About the Futures Lecture Series
The Futures Series is organized by the master’s degree programmes in Choreography, Dramaturgy, and the Live Art and Performance Studies in collaboration with the Centre for Joint Studies at Uniarts Helsinki’s Theatre Academy.
The series proposes that we need to regard the future as plural futures. The futures often seem indeterminate or uncanny. It is precisely for this reason that we need to ask whether artistic practice, with its various modes of thought, has the capacity to approach such unforeseen possibilities of the emergent futures. How should we regard these futures, which ought to be an essential part of research in choreography, pedagogy and the performative capacity of art?

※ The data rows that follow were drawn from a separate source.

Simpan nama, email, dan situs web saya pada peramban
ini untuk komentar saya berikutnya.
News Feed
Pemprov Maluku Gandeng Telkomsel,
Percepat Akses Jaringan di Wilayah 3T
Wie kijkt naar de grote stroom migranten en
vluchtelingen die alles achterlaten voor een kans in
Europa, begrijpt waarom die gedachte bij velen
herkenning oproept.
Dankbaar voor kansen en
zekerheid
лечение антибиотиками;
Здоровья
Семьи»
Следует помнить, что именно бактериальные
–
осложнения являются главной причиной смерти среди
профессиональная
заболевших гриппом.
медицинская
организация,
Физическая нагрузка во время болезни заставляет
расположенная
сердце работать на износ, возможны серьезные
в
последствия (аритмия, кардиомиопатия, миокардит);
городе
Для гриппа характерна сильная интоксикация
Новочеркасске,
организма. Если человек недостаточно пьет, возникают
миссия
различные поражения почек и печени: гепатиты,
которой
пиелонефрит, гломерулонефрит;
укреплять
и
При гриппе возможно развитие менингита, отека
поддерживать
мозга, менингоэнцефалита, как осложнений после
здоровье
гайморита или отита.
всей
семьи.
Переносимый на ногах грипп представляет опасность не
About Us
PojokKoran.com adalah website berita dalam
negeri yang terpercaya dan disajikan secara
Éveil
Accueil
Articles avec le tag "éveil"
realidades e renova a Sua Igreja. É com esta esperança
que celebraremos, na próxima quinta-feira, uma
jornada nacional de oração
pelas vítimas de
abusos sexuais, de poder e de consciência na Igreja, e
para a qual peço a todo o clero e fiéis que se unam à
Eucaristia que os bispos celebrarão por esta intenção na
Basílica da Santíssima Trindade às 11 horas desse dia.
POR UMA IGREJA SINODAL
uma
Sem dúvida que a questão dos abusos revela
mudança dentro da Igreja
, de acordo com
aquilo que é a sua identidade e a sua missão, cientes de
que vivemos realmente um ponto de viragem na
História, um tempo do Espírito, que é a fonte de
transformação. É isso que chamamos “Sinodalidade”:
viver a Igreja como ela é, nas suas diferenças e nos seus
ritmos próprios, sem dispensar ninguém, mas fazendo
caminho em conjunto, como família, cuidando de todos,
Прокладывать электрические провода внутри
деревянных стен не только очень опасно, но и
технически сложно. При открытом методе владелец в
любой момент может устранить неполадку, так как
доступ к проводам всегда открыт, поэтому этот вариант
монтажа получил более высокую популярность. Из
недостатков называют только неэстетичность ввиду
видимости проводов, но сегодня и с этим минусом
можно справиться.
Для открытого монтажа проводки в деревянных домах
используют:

To ponder these capacities, we could see how the performative practices produce the visions and emergent futures and prehensions where artistic practices and thinking are not bound with ideologies, mediated truths or preconceived aesthetics. They are necessary alongside with contemporary science and theory, where prehension of futures are transversal and cross-contaminated. The proposal and experiments presented in this series aim to present how we could create space for thinking the indeterminate futures.
Lindberg’s lecture continues the Futures Series. The first one was held in spring 2019 with a lecture by Paul O’Neill.
The Futures Lecture Series is part of Visiting Experts Series.